There are two primary stamp renditions. The first is a water painting, such as that of President Hanson created by Adair. This is straightforward art, applied to stamp design. The stamp is printed from a photograph of the painting.

A bit different, more difficult and potentially disconcerting, is an engraving design. Ron’s rendering is five times the size of the ultimate stamp, which makes it quite small. After his artwork is approved, an engraver tries to match Ron’s rendition on the engraving plate.

This is where the designer hopes the engraver does an accurate job. With Ron’s presentation of Margaret Mit chell, author of Gone with the Wind, the engraver changed her mouth slightly, causing Mitchell to look more severe than Ron’s perception and drawing of her.

After Ron receives the call requesting a design, he follows a clear process. “I research the subject and doodle for about 2 weeks. In that time, I’ll come up with two or three pencil drawings I submit. The Citizens’ Stamp Advisory Committee decides which it likes, and then I take another week to complete my part with a final rendition. From there, it can take anywhere from four months to several years for a stamp to be issued.”

Two years ago, Ron completed a design, and was paid for his work. The stamp still has not been issued. According to Postal Service authorities, there’s often quite a lag time when the stamp is a large denomination, as Ron’s is, and they’re waiting for a specific event to occur.

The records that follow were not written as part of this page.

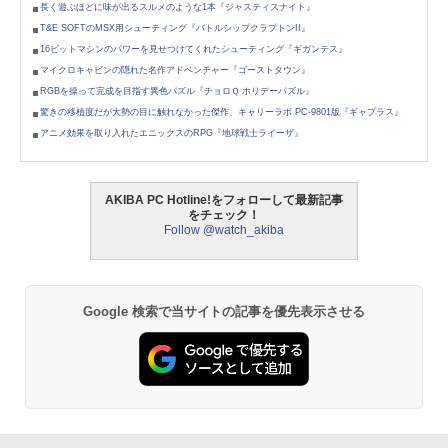
長く遊ぶほどに味が出るスルメのような1本『ジャスティスナイト』
T&E SOFTのMSX用シューティング『バトルシップクラプトンII』
16ビットマシンのパワーを見せつけてくれたシューティング『ギガンテス』
マイクロキャビンの隠れた名作アドベンチャー『ゴーストタウン』
RGBを操って完成を目指す異色パズル『チョロＱ ホリデーパズル』
驚きの移植度だが大勢の目に触れなかった傑作、キャリーラボ PC-9801版『ギャプラス』
アニメ効果を取り入れたエニックスのRPG『地球戦士ライーザ』
AKIBA PC Hotline!をフォローして最新記事
をチェック！
Follow @watch_akiba
Google 検索で当サイトの記事を優先表示させる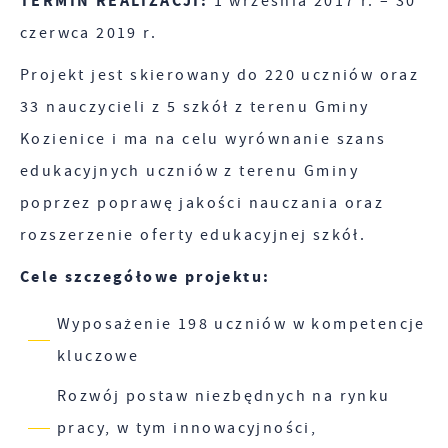
TERMIN REALIZACJI:
1 września 2017 r. – 30
internetowej, miejsca oraz częstotliwości, z jaką
czerwca 2019 r.
Reklamowe
odwiedzane są nasze serwisy www. Dane pozwalają
nam na ocenę naszych serwisów internetowych
Projekt jest skierowany do 220 uczniów oraz
Dzięki reklamowym plikom cookies prezentujemy
pod względem ich popularności wśród
Ci najciekawsze informacje i aktualności na
33 nauczycieli z 5 szkół z terenu Gminy
użytkowników. Zgromadzone informacje są
stronach naszych partnerów.
Kozienice i ma na celu wyrównanie szans
przetwarzane w formie zanonimizowanej.
Promocyjne pliki cookies służą do prezentowania
edukacyjnych uczniów z terenu Gminy
Więcej
Wyrażenie zgody na analityczne pliki cookies
Ci naszych komunikatów na podstawie analizy
poprzez poprawę jakości nauczania oraz
gwarantuje dostępność wszystkich
Twoich upodobań oraz Twoich zwyczajów
rozszerzenie oferty edukacyjnej szkół.
funkcjonalności.
dotyczących przeglądanej witryny internetowej.
Treści promocyjne mogą pojawić się na stronach
Cele szczegółowe projektu:
podmiotów trzecich lub firm będących naszymi
Wyposażenie 198 uczniów w kompetencje
partnerami oraz innych dostawców usług. Firmy te
kluczowe
działają w charakterze pośredników
prezentujących nasze treści w postaci wiadomości,
Rozwój postaw niezbędnych na rynku
ofert, komunikatów mediów społecznościowych.
pracy, w tym innowacyjności,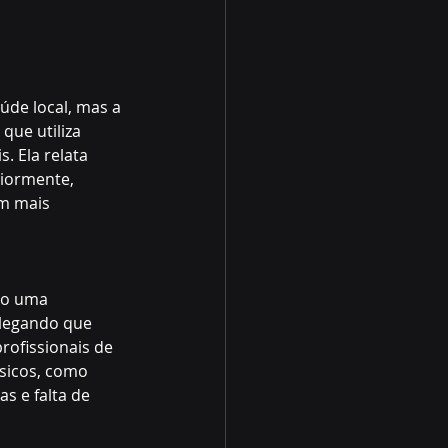
úde local, mas a 
ue utiliza 
 Ela relata 
iormente, 
m mais 
do uma 
alegando que 
rofissionais de 
sicos, como 
s e falta de 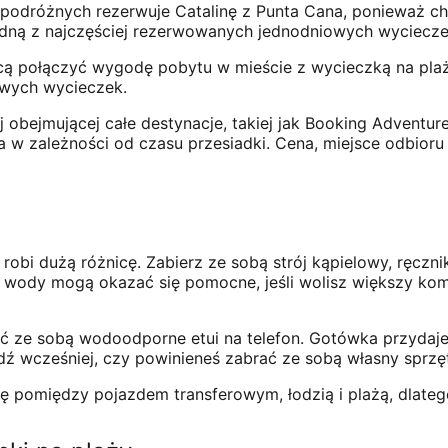
 podróżnych rezerwuje Catalinę z Punta Cana, ponieważ c
 jedną z najczęściej rezerwowanych jednodniowych wyciecze
ą połączyć wygodę pobytu w mieście z wycieczką na plażę.
owych wycieczek.
 obejmującej całe destynacje, takiej jak Booking Advent
w zależności od czasu przesiadki. Cena, miejsce odbioru 
robi dużą różnicę. Zabierz ze sobą strój kąpielowy, ręcznik,
o wody mogą okazać się pomocne, jeśli wolisz większy k
brać ze sobą wodoodporne etui na telefon. Gotówka przydaj
dź wcześniej, czy powinieneś zabrać ze sobą własny sprzęt
ę pomiędzy pojazdem transferowym, łodzią i plażą, dlateg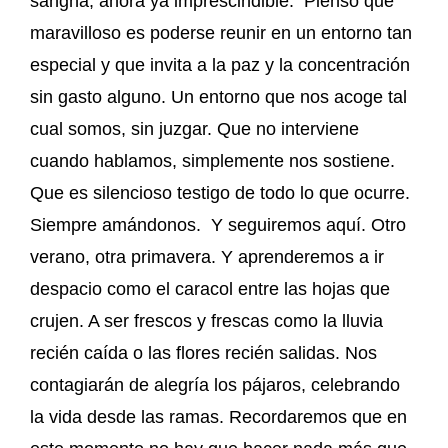
sangha, ahora ya imprescindible. Pienso que
maravilloso es poderse reunir en un entorno tan
especial y que invita a la paz y la concentración
sin gasto alguno. Un entorno que nos acoge tal
cual somos, sin juzgar. Que no interviene
cuando hablamos, simplemente nos sostiene.
Que es silencioso testigo de todo lo que ocurre.
Siempre amándonos. Y seguiremos aquí. Otro
verano, otra primavera. Y aprenderemos a ir
despacio como el caracol entre las hojas que
crujen. A ser frescos y frescas como la lluvia
recién caída o las flores recién salidas. Nos
contagiarán de alegría los pájaros, celebrando
la vida desde las ramas. Recordaremos que en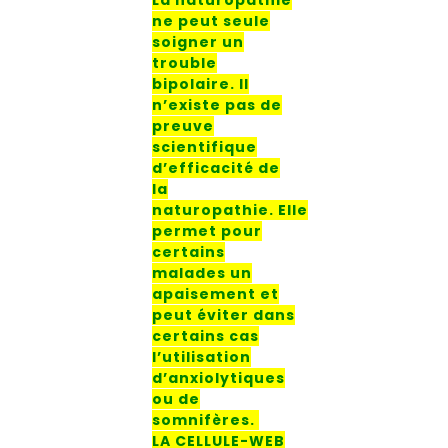
La naturopathie
ne peut seule
soigner un
trouble
bipolaire. Il
n’existe pas de
preuve
scientifique
d’efficacité de
la
naturopathie.
Elle
permet pour
certains
malades un
apaisement et
peut éviter dans
certains cas
l’utilisation
d’anxiolytiques
ou de
somnifères.
LA CELLULE-WEB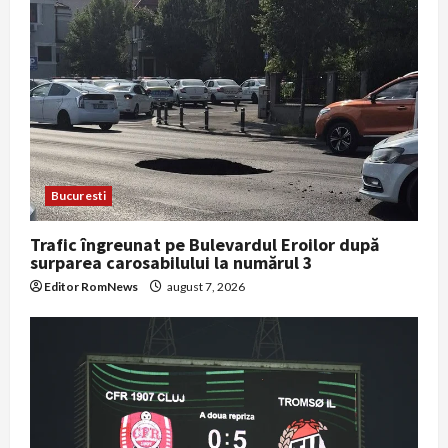
Bucuresti
Trafic îngreunat pe Bulevardul Eroilor după
surparea carosabilului la numărul 3
Editor RomNews
august 7, 2026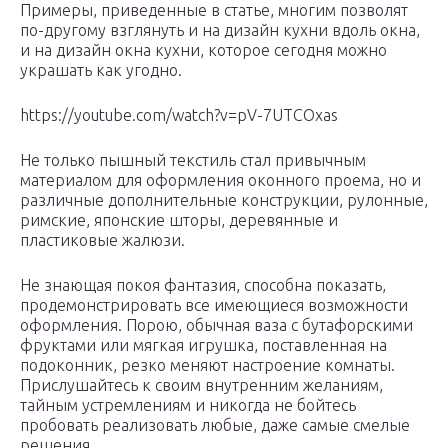
Примеры, приведенные в статье, многим позволят
по-другому взглянуть и на дизайн кухни вдоль окна,
и на дизайн окна кухни, которое сегодня можно
украшать как угодно.
https://youtube.com/watch?v=pV-7UTCOxas
Не только пышный текстиль стал привычным
материалом для оформления оконного проема, но и
различные дополнительные конструкции, рулонные,
римские, японские шторы, деревянные и
пластиковые жалюзи.
Не знающая покоя фантазия, способна показать,
продемонстрировать все имеющиеся возможности
оформления. Порою, обычная ваза с бутафорскими
фруктами или мягкая игрушка, поставленная на
подоконник, резко меняют настроение комнаты.
Прислушайтесь к своим внутренним желаниям,
тайным устремлениям и никогда не бойтесь
пробовать реализовать любые, даже самые смелые
решения.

The Arkansas River Valley isn’t a hot-bed of design and illustration activity. Ron supplements his stamp design with computer design for brochures and other business purposes, classes and private lessons, and special illustrations. Both twins find the latter of high interest, with sports situations a favorite. Ron particularly enjoys baseball and football, and has worked with the Texas Rangers and the Dallas Cowboys.

Ron’s favorite sports commission was the poster for the inauguration of Brooks Robinson into the Baseball Hall of Fame. He spent time with Robinson in Baltimore where the latter had played third base for that town’s Orioles. “That man can not just play baseball — he could have made it at anything. He really is a class act. ”

Don fondly remembers a recent joint commission for a collaborative effort. Each was asked to produce 100 paintings apiece, over a four-year period, to commemorate the 200-year philatelic history of the United States. “We just went down the list and took every other subject,” said Don. “I got Custer’s Last Stand. That led me to something I enjoy a great deal, the research. I go back and read my history books again, to determine, `Why was this important?’ It’s intriguing.”

Ron Adair received high marks from Vernon Rutherford, a local philatelist who has been collecting stamps for over 40 years. “It’s great to have him in the local area. He’s done some unique designs just for us, out of the goodness of his heart. He’s a special man.”

A local writer, Peter Burton focuses on items of general human interest. He has published in such diverse areas as psychology, management, four-wheel-drive exploration, spirituality, and cooking. He is currently working on his third book, and writing for the Mountain Independence in Lake George.